Mrs. Watson had a strain of Highland blood in her, and there was a Banshee in the family two generations back, so it was not to be wondered at that she sometimes indulged in gloomy forebodings.
Every day she looked for something to happen. One day it did. It was
Aunt Katie from "down the Ottaway!"
Aunt Kate Shenstone came unannounced, unheralded by letter, card, or telegram. Aunt Kate said you never could depend on the mails—they were like as not to open your letter and keep your stamp! So she came, carrying her two telescope valises and her handbag. She did not believe in having anything checked—that was inviting disaster!
Aunt Kate found her way to the Watson home under the direction of Wilford Ducker, who had all his previous training on the subject of courtesy to strangers seriously upset by the way Jimmy Watson talked to him when they met a few days afterward.
"You see, John," Mrs. Shenstone said to her brother, when he came home, "it seemed so lucky when I got your letter. I always did want to come to Manitoba, but Bill, that's my man, John, he was a sort of a tie, being a consumptive; but I buried Bill just the week before I got your letter."

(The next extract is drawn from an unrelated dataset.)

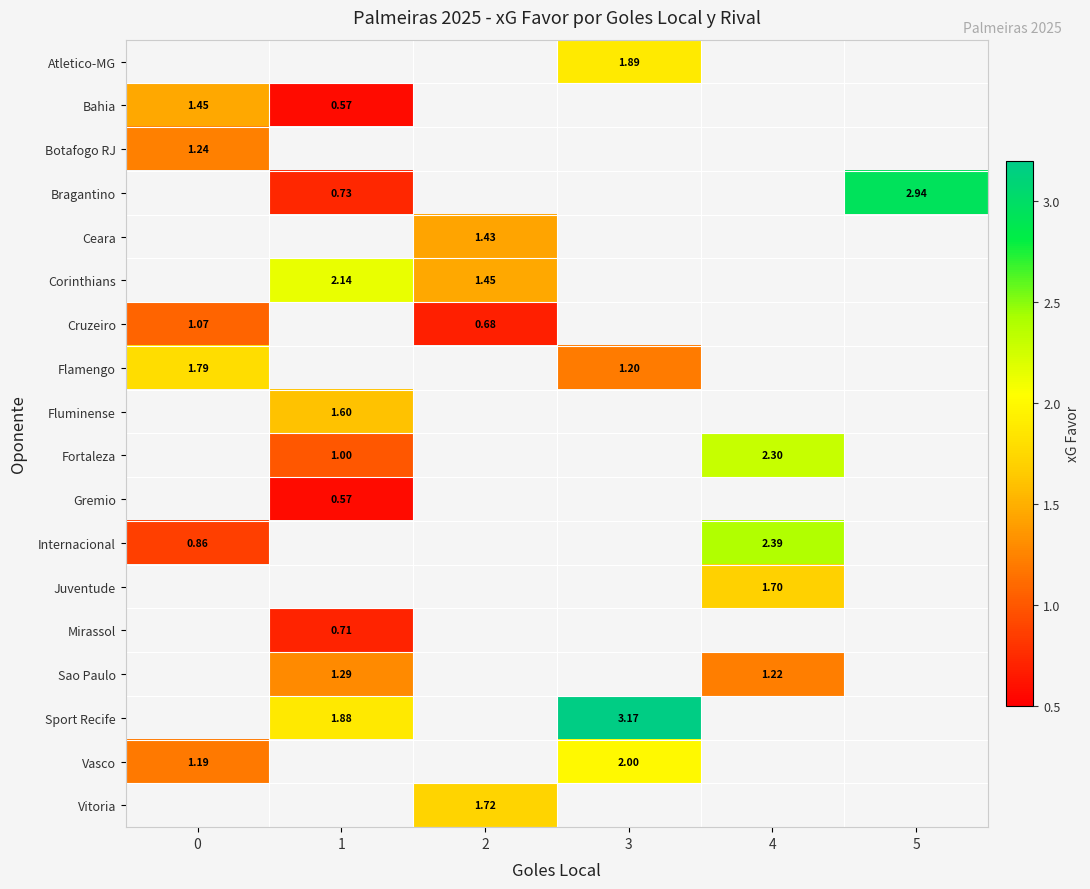

Between 3 and 1, which is larger?

1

"Wus he dead?" Bugsey asked quickly.
"Dead?" Aunt Kate gasped. "Well, I should say he was."
"My, I'm glad!" Bugsey exclaimed.
Aunt Kate demanded an explanation for his gladness.
"I guess he's glad, because then you could come and see us, Auntie,"
Mary said. Mary was a diplomat.
"'Tain't that," Bugsey said frankly. "I am glad my Uncle Bill is dead, cos it would be an awful thing for her to bury him if he wasn't!"